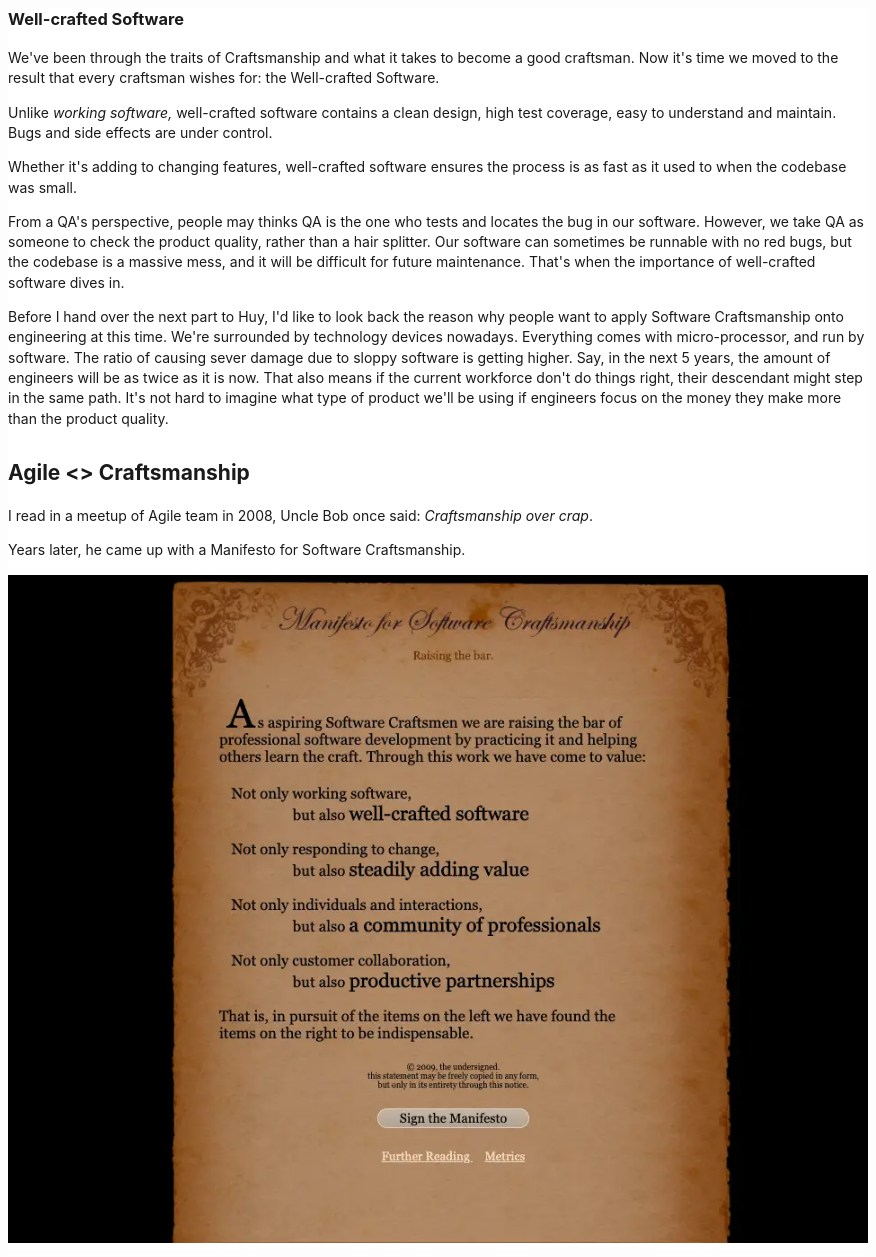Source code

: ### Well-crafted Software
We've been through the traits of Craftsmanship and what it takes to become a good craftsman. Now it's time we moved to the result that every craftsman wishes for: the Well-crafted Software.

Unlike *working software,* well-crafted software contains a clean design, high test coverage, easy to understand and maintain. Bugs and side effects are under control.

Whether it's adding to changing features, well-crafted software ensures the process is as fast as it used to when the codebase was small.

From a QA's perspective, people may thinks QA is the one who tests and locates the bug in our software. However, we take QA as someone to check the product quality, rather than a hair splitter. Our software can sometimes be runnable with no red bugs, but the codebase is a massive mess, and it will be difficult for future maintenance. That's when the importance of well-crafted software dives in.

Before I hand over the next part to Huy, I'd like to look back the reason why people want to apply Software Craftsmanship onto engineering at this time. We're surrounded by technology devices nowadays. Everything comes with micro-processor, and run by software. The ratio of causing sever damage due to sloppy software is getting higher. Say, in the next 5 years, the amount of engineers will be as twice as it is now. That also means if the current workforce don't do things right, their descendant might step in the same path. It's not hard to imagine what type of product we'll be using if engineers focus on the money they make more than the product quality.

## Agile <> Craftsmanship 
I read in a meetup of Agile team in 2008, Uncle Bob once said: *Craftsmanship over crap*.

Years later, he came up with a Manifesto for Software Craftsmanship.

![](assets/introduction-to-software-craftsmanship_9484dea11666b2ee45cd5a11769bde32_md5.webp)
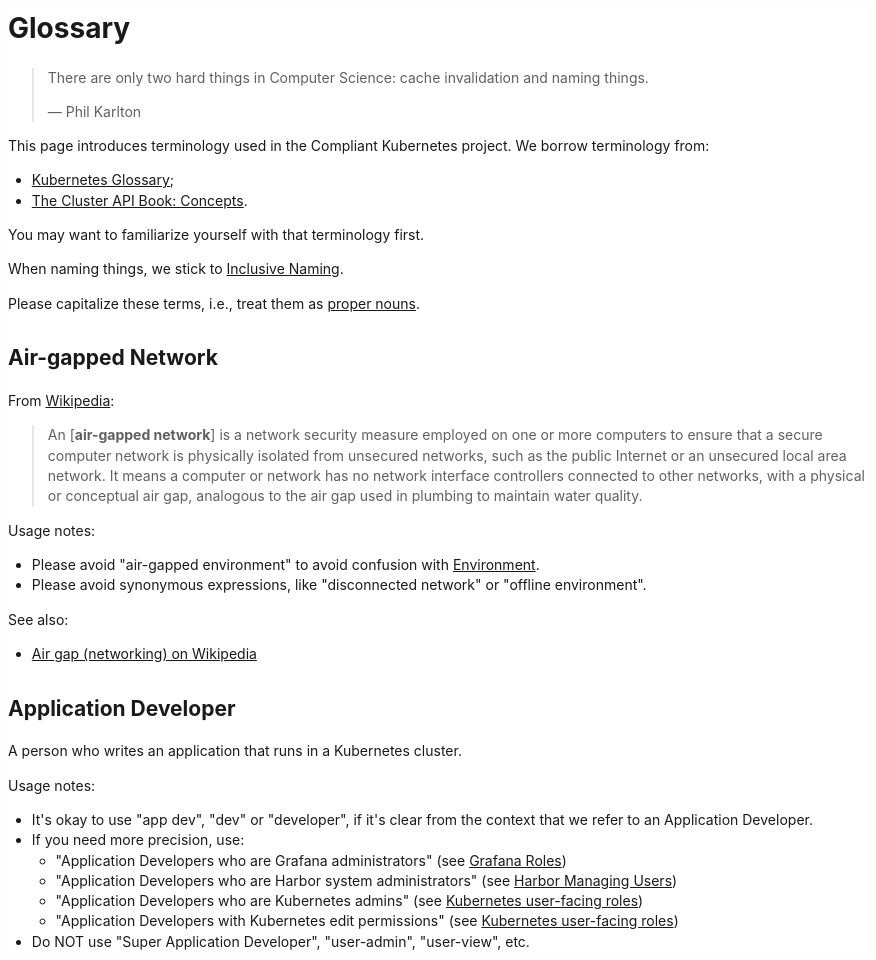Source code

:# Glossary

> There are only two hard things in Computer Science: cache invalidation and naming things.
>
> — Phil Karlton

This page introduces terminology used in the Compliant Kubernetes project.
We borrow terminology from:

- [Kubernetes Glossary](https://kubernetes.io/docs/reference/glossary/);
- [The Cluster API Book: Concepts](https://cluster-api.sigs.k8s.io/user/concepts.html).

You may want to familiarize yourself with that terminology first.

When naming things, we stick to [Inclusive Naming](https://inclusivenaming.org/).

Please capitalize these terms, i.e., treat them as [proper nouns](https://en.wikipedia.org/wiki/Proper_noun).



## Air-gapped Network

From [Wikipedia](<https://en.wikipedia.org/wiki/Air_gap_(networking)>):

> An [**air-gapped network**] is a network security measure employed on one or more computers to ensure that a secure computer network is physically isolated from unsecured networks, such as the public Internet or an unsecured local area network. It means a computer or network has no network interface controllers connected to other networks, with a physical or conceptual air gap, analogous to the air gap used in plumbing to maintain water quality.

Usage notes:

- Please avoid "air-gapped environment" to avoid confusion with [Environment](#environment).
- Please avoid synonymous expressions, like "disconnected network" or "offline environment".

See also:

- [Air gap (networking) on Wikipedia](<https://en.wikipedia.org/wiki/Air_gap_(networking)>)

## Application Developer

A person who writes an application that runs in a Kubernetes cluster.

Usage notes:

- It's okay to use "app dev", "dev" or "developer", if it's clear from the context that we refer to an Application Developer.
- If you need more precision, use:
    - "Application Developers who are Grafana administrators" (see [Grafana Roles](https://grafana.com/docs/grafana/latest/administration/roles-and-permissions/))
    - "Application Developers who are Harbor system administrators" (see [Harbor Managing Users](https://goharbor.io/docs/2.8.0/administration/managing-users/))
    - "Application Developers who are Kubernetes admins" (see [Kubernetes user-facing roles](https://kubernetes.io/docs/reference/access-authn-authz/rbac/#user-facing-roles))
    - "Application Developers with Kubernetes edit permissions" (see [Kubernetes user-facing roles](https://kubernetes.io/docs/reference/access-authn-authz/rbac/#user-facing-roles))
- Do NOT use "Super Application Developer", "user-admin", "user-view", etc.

- - -

--- TASK REQUIREMENTS ---
Please gather every line of the entries above that contains the word "naming". Uppercase and lowercase count as different.

--- REPLY TO THE EXERCISE ---
> There are only two hard things in Computer Science: cache invalidation and naming things.
When naming things, we stick to [Inclusive Naming](https://inclusivenaming.org/).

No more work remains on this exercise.